In many domains that involve machine learning, a widely successful paradigm for learning task-specific models is to first pre-train a general-purpose model from an existing diverse prior dataset and then adapt the model with a small addition of task-specific data. This paradigm is attractive to real-world robot learning since collecting data on a robot is expensive, and fine-tuning an existing model on a small task-specific dataset could substantially improve the data efficiency for learning a new task. Pretraining a policy with offline reinforcement learning and then fine-tuning it with online reinforcement learning is a natural way to implement this paradigm in robotics. However, numerous challenges arise when using this recipe in practice.
Firstly, compared to the local robot platform, off-the-shelf robot datasets frequently employ different objects, fixture placements, camera perspectives, and lighting conditions. Effectively fine-tuning a robot policy becomes challenging due to non-trivial distribution shifts between pretraining and online fine-tuning data. Most previous studies only highlight the advantages of the pre-train and fine-tune paradigm, in which the robot employs the same hardware instance for both the fine-tuning and pretraining stages. Second, significant human supervision is frequently needed when training or fine-tuning a policy in the actual world. This supervision involves manually resetting the environment between trials and designing reward functions.
They aim to tackle these two issues in this study and provide a workable framework that allows robot fine-tuning with the least human and time-consuming effort. In the last several years, significant advancements have been made in developing effective and self-governing reinforcement learning algorithms. However, only the system could learn with human supervision and various demonstration datasets without requiring human-engineered incentive mechanisms and manual environment resets. Reset-free reinforcement learning (RL) is one method put forth in certain works to lessen the necessity for manual environment resets. During training, an agent alternates between executing a task policy and a reset policy, updating both with online experience.
These efforts, however, do not use a variety of commercial robot datasets. Though these new techniques have not been included in a system that attempts to minimize human supervision during the fine-tuning phase, recent advancements in offline reinforcement learning algorithms have enabled policies to exploit various offline data and develop further via online fine-tuning.
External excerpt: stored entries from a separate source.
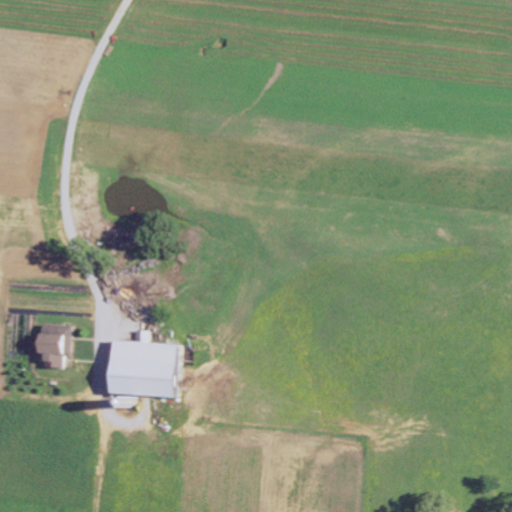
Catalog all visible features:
building: (57, 346)
building: (146, 368)
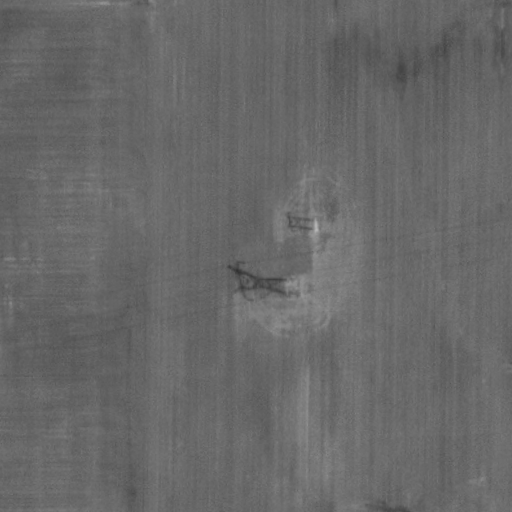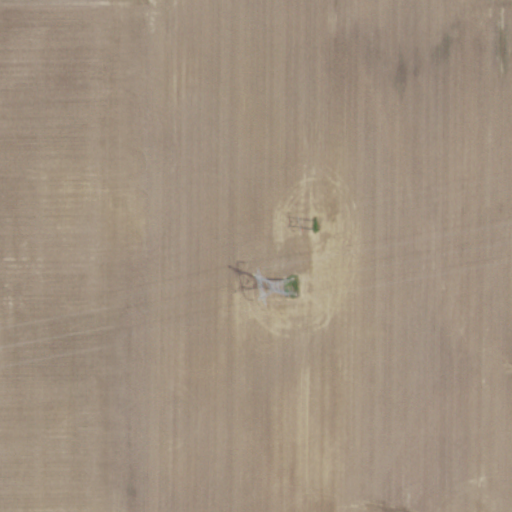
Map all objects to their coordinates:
power tower: (317, 220)
power tower: (292, 285)
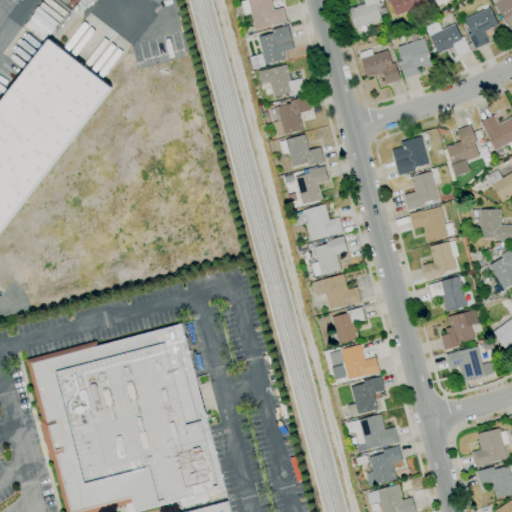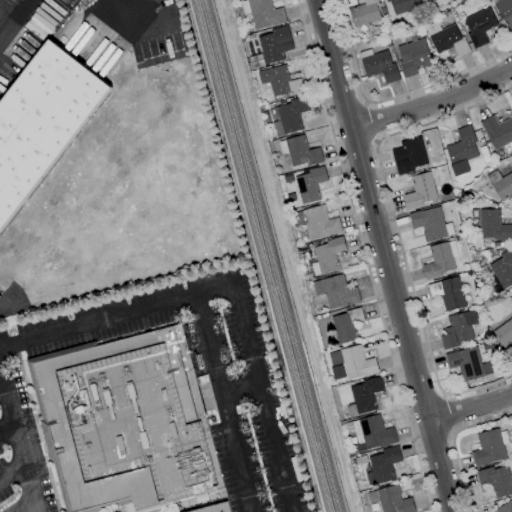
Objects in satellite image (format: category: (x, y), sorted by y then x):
building: (404, 5)
road: (57, 6)
building: (401, 6)
building: (504, 11)
building: (364, 12)
building: (504, 12)
building: (263, 13)
building: (363, 13)
building: (263, 14)
building: (478, 26)
building: (480, 27)
building: (446, 38)
building: (447, 40)
building: (275, 44)
building: (273, 45)
building: (412, 57)
building: (413, 57)
building: (377, 65)
building: (379, 65)
building: (280, 80)
building: (278, 81)
road: (390, 98)
road: (434, 103)
road: (365, 104)
building: (292, 114)
building: (288, 116)
building: (40, 120)
building: (42, 120)
road: (368, 123)
building: (497, 131)
building: (497, 131)
road: (374, 141)
building: (462, 150)
building: (300, 151)
building: (460, 151)
building: (300, 152)
building: (408, 155)
building: (409, 155)
building: (501, 184)
building: (308, 185)
building: (310, 185)
building: (501, 185)
building: (419, 191)
building: (420, 191)
road: (353, 212)
building: (318, 222)
building: (319, 222)
building: (427, 223)
building: (430, 224)
building: (492, 225)
building: (493, 225)
road: (384, 255)
railway: (259, 256)
railway: (269, 256)
building: (326, 256)
building: (327, 256)
building: (438, 260)
building: (438, 261)
building: (502, 268)
building: (501, 271)
building: (334, 292)
building: (336, 292)
building: (447, 293)
building: (448, 293)
road: (495, 315)
road: (115, 316)
building: (344, 325)
building: (346, 325)
building: (457, 329)
building: (458, 329)
building: (503, 333)
building: (504, 333)
building: (353, 362)
building: (349, 363)
building: (468, 363)
building: (466, 364)
road: (240, 386)
building: (363, 394)
building: (365, 396)
road: (264, 399)
road: (223, 403)
road: (469, 409)
road: (449, 413)
building: (124, 423)
road: (6, 429)
building: (370, 433)
road: (453, 443)
road: (17, 446)
building: (490, 447)
building: (487, 448)
building: (359, 460)
building: (381, 466)
building: (382, 466)
road: (420, 468)
road: (11, 470)
building: (495, 480)
building: (496, 480)
building: (389, 499)
building: (390, 500)
building: (505, 506)
building: (506, 507)
building: (214, 508)
road: (29, 509)
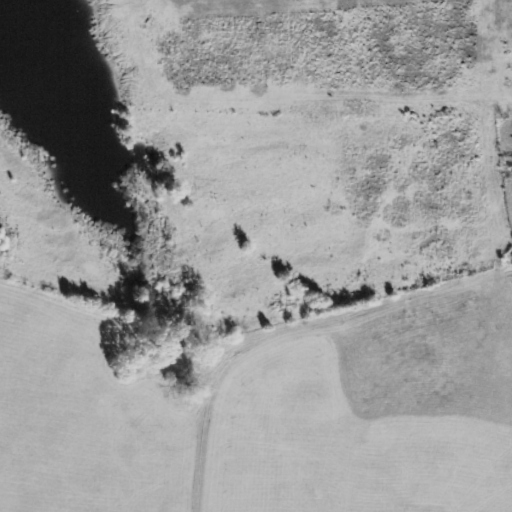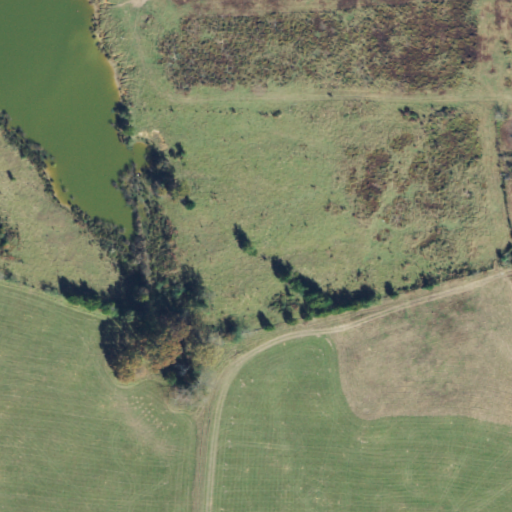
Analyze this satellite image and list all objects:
airport: (258, 416)
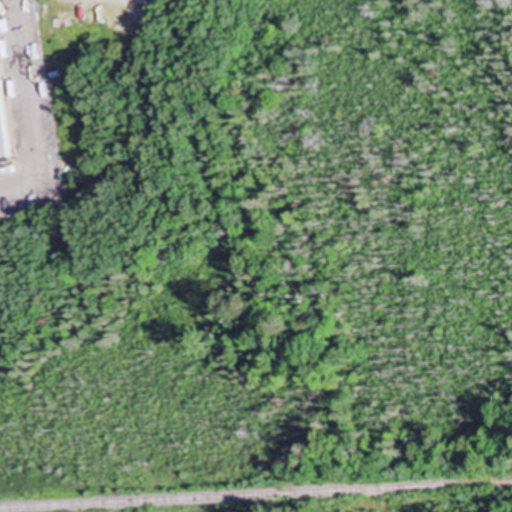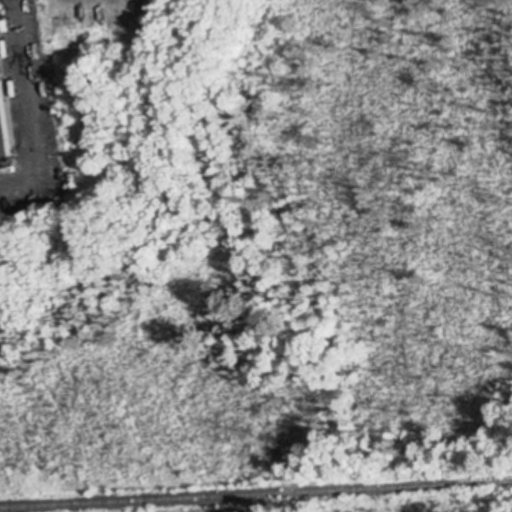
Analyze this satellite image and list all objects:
building: (2, 137)
railway: (256, 496)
Other papers suggest that learning reward prediction models can replace the requirement for human-specified reward functions; nevertheless, they discovered that many of these models can be fragile when used in an actual RL fine-tuning environment. In conclusion, while earlier research has provided the necessary individual components for constructing a functional system for effective and human-free robot learning, it is still being determined which components and how to assemble them.
Researchers from Stanford University created ROBOFUME, a system that uses a variety of offline datasets and online fine-tuning to enable autonomous and effective real-world robot learning. Their system has two stages of operation. They assume that during the pretraining phase, they have access to a varied prior dataset, a small collection of sample failure observations in the target task, a few task demonstrations, and reset demonstrations of the target task. They derive a language-conditioned, offline reinforcement learning multitask strategy from this data. They require an algorithm that can both robustly fine-tune in environments distinct from those seen in the offline dataset and efficiently digest heterogeneous offline data to handle the shift in distribution between offline interactions and online interactions.
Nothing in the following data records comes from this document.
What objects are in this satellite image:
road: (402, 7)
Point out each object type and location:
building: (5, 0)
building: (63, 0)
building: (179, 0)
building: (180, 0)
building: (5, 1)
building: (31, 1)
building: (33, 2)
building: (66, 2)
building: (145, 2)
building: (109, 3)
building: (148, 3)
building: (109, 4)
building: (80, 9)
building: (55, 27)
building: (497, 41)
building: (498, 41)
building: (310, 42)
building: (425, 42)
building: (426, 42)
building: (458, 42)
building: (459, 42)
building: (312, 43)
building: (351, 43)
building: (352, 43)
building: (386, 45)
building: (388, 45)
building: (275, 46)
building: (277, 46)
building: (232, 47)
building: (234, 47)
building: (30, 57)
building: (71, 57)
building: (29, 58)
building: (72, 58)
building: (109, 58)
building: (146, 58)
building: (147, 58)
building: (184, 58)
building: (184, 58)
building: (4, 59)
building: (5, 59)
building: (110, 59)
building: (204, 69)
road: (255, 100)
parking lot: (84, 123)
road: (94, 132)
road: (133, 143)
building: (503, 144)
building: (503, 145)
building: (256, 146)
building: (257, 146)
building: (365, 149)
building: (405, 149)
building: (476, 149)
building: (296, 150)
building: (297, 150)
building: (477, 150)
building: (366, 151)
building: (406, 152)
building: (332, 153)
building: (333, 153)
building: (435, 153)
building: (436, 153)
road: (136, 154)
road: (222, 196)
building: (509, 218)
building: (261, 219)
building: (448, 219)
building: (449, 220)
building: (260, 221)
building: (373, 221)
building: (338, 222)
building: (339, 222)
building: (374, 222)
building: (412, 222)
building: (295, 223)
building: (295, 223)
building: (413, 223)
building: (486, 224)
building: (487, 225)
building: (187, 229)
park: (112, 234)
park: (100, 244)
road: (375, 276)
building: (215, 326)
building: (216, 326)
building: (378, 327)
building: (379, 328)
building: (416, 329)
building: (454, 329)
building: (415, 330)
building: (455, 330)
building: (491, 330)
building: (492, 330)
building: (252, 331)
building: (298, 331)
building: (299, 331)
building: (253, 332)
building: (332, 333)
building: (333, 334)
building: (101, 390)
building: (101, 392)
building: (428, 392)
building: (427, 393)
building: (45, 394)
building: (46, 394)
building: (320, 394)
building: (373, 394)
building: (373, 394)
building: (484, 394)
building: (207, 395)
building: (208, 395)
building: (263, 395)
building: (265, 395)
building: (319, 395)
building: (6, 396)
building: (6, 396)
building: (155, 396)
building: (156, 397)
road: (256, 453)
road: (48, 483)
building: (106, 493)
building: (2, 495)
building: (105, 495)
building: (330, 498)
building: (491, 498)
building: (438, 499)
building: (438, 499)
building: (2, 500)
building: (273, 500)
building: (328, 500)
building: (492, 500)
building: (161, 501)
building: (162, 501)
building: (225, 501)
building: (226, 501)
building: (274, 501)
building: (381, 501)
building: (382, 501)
They discover that calibrated offline reinforcement learning techniques ensure that the pre-trained policy can efficiently process a variety of offline data and keeps improving during online adaptation by correcting the scale of the learned Q-values and underestimating predicted values of the learned policy from offline data. They must eliminate the requirement for reward engineering by developing a reward predictor to guarantee that the online fine-tuning phase requires as little human input as possible.
Their clever approach involves using a sizable vision-language model (VLM) to provide a reliable pre-trained representation, then honing it with a tiny quantity of in-domain data to make it specific to the reward classification scenario. Pre-trained VLMs have already been trained using large-scale linguistic and visual data from the internet. Compared to the models employed in earlier efforts, this makes the model more resilient to changes in lighting and camera placement. During the fine-tuning stage, a robot independently adjusts the policy in the actual world by alternating between trying to complete the job and restoring the environment to its initial state distribution. Meanwhile, the agent updates the procedure using the pre-trained VLM model as a stand-in reward.
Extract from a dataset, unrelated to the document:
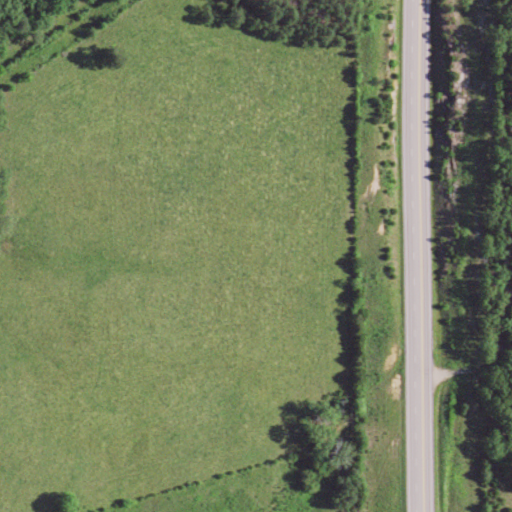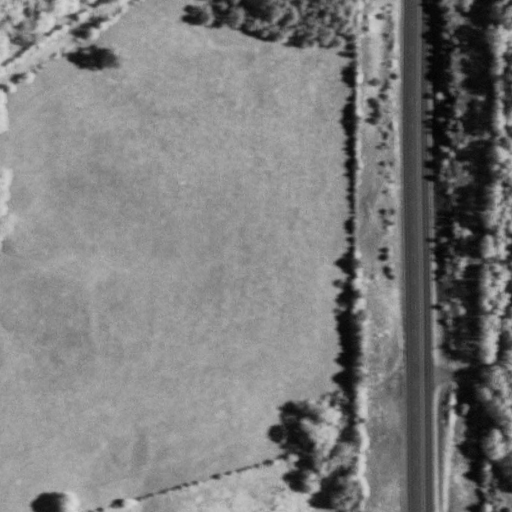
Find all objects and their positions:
road: (417, 256)
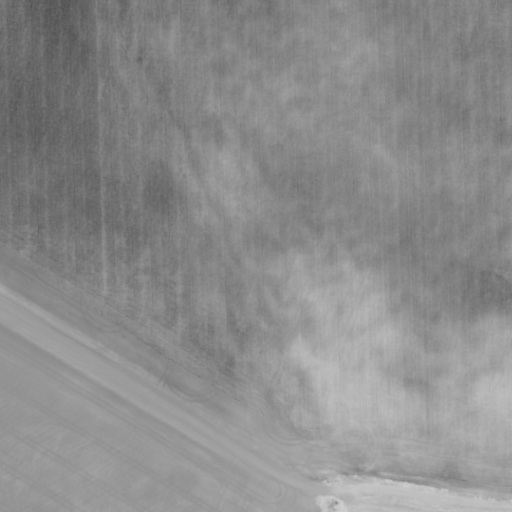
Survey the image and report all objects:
road: (240, 452)
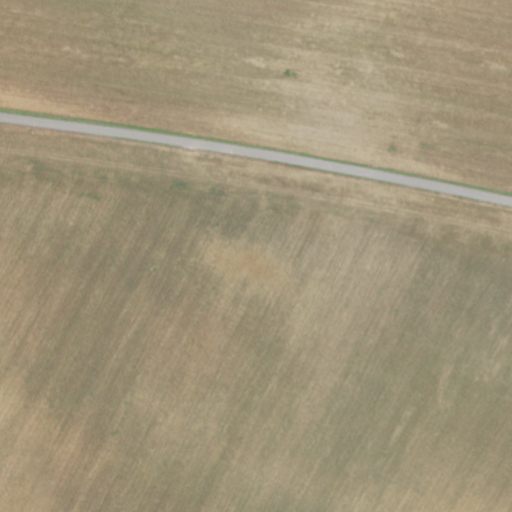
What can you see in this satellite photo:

To assess their framework, they pre-train it on the Bridge dataset and then test it on various downstream real-world tasks, such as folding and covering cloths, picking up and placing sponges, covering pot lids, and setting pots in sinks. They discover that with as little as three hours of in-person instruction, their strategy offers notable advantages over offline-only techniques. In a simulation scenario, they conduct additional quantitative trials to show that their strategy works better than imitation learning and offline reinforcement learning approaches that either don’t fine-tune online or don’t use a variety of previous data.
A fully autonomous system for pre-training from an earlier robot dataset and fine-tuning on an unknown downstream task with a minimum number of resets and learned reward labels are among their primary contributions. Secondly, they have developed a technique for refining vision-language models that have already been trained and utilizing them to create a surrogate reward for downstream reinforcement learning.